*** TEXT PROVIDED Section Begins ***

African Union: A quest for unity

The African Union was founded on July 9, 2002 and is made up of 53 African states.

    The African Union has around 7,000 peacekeepers 
    deployed in Darfur [EPA]
    The African Union (AU) is an organisation made up of 53 African states.

    It was founded in 2002 as a successor to the Organisation of African Unity (OAU) and has its headquarters in Addis Ababa, the Ethiopian capital.

    The main objectives of the AU are to promote peace, democracy and economioc development amongst its member states.

    There are long-term plans for the organisation to set up a human rights court, a central bank and single currency.

    In March 2004 the union set up a pan-African parliament to debate continent-wide issues and advise AU heads of state.

    In the same year the organisation set up a peace and security council. The council can authorise the deployment of military forces in situations which include crimes against humanity and genocide.

    It can also sanction peacekeeping missions and plans to have a rapid-reaction force in place by 2010.

    AU peacekeepers have been deployed in Burundi and ceasefire monitors have been sent to Darfur in western Sudan.


    The governing structure of the AU consists of an assembly, executive council and commission.

    The assembly, the organisation's main decision-making body, is made up of the heads of state of constituient countries, who meet at least once a year. Members of the assembly elect a chair who holds office for one year.

    The executive council consists of the foreign ministers of member states, who offer advise to the assembly members.

    African Union

    Founded: July 9, 2002 (replaced the OAU founded May 25, 1963)
    Member states: 53
    Headquarters: Addis Ababa, Ethiopia
    Offcial languages: African languages, Arabic, English, French and Portugese
    Annual budget: $43 million (2004 figure)

*** TEXT PROVIDED Section Ends ***
*** RECORD SET Section Begins ***

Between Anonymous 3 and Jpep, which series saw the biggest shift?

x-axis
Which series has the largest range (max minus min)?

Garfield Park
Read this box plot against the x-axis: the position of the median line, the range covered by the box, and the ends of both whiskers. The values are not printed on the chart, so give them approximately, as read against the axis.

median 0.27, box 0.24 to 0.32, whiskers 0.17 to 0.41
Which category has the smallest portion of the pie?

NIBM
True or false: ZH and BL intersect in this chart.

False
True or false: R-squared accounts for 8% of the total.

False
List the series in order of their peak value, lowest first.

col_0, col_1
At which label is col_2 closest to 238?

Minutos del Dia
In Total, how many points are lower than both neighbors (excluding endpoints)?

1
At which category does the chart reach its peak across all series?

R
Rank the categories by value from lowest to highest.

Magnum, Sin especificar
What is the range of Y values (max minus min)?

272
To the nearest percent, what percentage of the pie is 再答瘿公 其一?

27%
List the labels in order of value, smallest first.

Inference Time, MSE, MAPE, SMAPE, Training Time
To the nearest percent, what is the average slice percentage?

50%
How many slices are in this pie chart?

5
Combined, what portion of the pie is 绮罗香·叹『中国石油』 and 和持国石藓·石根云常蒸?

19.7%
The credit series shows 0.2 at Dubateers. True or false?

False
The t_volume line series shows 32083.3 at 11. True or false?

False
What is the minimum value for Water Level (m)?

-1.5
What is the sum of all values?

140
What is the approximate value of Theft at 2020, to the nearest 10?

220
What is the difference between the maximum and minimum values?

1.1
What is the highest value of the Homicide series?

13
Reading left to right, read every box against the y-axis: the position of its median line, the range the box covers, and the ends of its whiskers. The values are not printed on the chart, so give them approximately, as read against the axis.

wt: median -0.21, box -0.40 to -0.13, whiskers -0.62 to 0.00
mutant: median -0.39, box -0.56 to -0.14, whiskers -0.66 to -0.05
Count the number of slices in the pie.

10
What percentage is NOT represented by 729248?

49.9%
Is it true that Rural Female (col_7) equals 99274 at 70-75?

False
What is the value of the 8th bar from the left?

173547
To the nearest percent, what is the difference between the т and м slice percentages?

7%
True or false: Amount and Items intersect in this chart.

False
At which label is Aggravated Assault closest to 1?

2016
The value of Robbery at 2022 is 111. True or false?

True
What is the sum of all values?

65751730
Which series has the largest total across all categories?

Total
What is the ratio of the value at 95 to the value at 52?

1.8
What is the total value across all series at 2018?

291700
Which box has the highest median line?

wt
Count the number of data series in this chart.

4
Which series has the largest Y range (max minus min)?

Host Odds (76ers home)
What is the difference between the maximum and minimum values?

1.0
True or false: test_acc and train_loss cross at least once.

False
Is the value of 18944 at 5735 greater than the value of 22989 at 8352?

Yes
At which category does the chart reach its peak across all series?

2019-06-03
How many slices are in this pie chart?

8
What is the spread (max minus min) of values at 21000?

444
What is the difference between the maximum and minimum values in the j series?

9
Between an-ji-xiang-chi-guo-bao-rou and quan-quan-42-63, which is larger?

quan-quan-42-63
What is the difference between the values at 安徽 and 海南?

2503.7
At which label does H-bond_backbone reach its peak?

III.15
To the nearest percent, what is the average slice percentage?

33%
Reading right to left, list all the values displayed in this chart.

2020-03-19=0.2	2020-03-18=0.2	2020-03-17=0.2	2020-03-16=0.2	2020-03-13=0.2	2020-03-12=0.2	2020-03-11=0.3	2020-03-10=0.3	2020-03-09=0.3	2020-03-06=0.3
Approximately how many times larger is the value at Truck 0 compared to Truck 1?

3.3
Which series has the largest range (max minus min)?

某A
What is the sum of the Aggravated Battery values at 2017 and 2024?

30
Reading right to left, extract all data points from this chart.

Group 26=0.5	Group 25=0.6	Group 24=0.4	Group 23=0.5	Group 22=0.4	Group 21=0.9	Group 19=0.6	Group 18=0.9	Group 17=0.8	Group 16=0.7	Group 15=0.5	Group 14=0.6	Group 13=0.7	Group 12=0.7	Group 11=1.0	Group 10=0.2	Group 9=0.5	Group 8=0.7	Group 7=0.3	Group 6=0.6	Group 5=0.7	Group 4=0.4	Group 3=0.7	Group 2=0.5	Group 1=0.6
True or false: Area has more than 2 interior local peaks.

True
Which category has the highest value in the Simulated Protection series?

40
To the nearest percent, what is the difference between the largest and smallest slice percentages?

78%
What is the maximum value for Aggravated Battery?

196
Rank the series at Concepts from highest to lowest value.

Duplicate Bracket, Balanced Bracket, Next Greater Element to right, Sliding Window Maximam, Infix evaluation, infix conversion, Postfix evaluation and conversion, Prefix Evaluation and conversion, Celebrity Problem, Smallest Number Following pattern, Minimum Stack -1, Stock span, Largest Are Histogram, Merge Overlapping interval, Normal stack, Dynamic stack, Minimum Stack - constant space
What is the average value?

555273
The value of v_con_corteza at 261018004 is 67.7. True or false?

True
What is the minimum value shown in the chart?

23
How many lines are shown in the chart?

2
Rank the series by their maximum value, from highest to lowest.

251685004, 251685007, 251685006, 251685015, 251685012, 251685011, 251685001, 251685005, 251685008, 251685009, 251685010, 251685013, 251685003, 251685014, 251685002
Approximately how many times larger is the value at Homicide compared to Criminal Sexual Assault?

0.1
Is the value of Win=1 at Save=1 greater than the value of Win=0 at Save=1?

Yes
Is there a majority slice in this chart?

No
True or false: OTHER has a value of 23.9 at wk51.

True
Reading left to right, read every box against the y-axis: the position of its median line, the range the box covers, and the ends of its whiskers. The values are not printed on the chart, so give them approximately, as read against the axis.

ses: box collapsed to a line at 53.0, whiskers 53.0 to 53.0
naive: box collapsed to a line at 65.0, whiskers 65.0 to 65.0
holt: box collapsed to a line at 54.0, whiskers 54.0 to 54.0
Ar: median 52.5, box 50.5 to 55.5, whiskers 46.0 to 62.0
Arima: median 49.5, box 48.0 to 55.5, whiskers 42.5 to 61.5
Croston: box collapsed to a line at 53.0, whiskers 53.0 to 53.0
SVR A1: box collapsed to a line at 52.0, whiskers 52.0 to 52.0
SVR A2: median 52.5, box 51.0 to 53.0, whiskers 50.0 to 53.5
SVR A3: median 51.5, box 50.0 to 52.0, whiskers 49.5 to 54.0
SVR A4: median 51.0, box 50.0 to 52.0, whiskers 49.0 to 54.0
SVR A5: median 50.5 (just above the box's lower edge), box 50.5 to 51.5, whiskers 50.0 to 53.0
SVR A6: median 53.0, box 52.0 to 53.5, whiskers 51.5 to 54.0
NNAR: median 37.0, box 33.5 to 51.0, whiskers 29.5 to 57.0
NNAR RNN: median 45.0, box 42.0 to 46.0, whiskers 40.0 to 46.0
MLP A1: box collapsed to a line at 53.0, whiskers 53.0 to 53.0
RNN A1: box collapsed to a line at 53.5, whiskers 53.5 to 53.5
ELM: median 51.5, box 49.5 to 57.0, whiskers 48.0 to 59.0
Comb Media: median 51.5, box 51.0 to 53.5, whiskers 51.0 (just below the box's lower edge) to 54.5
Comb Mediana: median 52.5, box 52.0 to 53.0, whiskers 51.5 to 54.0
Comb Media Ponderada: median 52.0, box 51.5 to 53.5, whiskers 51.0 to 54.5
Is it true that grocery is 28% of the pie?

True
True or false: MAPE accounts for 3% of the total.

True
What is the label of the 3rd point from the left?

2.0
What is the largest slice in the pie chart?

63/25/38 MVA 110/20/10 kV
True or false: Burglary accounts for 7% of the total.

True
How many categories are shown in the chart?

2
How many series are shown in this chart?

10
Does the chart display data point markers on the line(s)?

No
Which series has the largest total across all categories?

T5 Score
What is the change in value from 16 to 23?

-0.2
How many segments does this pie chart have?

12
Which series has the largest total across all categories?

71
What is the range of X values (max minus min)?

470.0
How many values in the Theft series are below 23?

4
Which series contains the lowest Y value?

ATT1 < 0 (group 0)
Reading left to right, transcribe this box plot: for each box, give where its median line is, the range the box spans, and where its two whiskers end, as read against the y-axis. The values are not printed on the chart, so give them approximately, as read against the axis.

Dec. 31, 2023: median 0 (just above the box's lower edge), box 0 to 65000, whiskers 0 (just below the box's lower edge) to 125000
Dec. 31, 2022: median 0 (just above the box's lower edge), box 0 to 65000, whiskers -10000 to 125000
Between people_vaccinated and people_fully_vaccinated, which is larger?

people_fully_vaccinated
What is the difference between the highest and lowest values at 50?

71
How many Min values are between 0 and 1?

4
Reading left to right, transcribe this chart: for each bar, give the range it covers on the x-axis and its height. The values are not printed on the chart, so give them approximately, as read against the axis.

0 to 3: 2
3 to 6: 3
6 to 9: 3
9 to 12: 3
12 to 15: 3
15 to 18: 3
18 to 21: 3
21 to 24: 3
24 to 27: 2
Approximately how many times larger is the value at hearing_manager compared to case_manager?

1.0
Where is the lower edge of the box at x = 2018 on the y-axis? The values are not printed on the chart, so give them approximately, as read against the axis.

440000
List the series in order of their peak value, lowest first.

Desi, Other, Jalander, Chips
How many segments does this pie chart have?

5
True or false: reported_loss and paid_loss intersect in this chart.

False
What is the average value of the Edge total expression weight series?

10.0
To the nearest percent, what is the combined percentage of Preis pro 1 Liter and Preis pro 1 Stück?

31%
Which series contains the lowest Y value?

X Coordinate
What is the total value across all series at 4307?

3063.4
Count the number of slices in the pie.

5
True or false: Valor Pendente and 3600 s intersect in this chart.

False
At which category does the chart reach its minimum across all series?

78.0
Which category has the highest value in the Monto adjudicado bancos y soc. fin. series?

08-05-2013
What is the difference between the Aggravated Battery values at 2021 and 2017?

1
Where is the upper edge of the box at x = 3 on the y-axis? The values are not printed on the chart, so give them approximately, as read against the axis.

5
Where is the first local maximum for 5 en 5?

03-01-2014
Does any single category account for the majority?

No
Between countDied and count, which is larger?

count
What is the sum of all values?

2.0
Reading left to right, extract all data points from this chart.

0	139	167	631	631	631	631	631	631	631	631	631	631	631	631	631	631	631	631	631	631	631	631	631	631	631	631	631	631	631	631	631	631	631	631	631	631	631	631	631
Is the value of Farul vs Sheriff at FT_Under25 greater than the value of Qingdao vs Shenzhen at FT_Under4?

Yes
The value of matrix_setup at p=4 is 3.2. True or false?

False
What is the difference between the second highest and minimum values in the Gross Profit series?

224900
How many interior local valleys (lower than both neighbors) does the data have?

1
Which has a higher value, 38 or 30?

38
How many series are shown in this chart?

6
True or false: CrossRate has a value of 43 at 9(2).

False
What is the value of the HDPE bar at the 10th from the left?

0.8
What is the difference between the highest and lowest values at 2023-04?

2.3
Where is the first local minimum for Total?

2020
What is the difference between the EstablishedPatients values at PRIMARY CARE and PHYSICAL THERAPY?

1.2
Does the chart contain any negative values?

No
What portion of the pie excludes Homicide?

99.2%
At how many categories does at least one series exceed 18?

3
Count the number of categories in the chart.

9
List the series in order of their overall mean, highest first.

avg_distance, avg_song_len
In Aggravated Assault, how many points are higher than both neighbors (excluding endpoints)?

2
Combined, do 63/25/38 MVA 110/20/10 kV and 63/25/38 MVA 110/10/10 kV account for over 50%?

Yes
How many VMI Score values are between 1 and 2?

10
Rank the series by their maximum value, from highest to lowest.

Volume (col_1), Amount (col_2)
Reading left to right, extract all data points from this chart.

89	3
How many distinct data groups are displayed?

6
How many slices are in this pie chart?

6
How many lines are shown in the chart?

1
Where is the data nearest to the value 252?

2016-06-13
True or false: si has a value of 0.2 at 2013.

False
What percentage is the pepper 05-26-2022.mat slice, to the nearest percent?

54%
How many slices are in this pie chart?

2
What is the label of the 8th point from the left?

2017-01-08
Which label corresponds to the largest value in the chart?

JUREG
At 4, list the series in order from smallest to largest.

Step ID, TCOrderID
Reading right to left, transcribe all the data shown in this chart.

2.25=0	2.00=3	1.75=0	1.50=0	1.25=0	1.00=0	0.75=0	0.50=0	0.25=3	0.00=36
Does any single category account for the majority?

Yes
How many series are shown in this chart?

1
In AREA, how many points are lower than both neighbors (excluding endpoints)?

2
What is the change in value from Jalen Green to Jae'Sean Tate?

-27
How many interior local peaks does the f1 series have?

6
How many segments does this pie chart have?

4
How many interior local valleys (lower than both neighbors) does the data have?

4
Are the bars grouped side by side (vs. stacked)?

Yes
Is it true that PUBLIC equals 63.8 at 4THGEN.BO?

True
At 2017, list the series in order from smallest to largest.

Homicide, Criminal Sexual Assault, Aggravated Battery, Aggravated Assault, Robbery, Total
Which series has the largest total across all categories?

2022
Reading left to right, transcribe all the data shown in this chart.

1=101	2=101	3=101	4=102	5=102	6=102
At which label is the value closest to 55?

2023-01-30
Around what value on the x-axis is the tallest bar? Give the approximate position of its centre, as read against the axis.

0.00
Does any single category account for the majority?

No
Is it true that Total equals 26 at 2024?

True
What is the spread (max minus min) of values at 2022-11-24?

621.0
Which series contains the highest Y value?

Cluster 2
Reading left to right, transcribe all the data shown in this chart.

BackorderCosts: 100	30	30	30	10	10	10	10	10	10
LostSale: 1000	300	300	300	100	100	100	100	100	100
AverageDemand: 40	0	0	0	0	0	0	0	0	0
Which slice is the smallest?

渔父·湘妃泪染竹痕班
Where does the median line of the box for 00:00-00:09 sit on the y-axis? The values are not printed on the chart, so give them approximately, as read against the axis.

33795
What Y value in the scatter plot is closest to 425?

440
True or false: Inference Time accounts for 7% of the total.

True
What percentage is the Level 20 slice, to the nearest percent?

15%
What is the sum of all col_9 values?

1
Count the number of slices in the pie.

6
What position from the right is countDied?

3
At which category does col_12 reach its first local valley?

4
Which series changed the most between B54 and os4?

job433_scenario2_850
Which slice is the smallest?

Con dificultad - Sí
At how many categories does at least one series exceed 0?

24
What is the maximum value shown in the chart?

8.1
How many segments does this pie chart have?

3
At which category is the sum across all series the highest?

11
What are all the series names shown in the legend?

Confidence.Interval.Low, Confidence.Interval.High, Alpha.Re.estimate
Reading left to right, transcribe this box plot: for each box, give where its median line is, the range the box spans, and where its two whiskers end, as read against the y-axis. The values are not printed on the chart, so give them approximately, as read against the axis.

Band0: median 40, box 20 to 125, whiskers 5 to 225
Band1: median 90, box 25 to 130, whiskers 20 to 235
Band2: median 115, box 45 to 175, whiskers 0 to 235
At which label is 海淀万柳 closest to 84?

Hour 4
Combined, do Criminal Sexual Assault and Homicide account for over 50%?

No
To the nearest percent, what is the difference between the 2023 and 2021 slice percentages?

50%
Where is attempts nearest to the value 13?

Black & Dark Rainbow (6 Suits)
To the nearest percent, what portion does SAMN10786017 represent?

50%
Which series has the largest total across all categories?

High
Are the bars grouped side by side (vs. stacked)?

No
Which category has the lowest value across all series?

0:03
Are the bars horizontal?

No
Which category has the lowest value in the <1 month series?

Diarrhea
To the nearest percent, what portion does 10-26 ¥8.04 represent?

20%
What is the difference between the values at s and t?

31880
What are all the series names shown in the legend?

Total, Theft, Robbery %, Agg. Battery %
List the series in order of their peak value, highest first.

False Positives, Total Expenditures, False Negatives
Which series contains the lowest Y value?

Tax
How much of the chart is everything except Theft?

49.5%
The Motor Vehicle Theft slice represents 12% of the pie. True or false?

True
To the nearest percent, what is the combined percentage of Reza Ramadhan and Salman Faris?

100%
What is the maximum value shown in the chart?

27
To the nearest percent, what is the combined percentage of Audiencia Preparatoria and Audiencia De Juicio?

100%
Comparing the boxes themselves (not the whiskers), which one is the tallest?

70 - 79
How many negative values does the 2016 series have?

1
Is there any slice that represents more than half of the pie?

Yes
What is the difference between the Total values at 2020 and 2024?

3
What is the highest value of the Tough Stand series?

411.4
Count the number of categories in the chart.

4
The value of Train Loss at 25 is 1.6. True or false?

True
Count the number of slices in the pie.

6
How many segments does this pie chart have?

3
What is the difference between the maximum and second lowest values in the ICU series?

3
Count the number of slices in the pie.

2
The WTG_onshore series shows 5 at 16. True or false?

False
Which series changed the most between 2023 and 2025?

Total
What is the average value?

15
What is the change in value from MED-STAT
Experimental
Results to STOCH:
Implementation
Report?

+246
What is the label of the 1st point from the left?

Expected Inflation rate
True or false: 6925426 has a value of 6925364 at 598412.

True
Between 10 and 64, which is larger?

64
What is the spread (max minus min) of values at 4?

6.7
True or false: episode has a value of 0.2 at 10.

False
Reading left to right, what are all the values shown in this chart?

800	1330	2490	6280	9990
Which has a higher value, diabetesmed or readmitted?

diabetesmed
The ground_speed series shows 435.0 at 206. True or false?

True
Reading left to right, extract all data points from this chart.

*** RECORD SET Section Ends ***

**EXERCISES**.
**A.** According to the African Union profile, which bodies make up the organization's governing structure?
**B.** In the African Union profile, when did the union set up a pan-African parliament?

**ANSWERS BY ITEM NUMBER**.
**A.** An assembly, an executive council, and a commission.

**B.** In March 2004.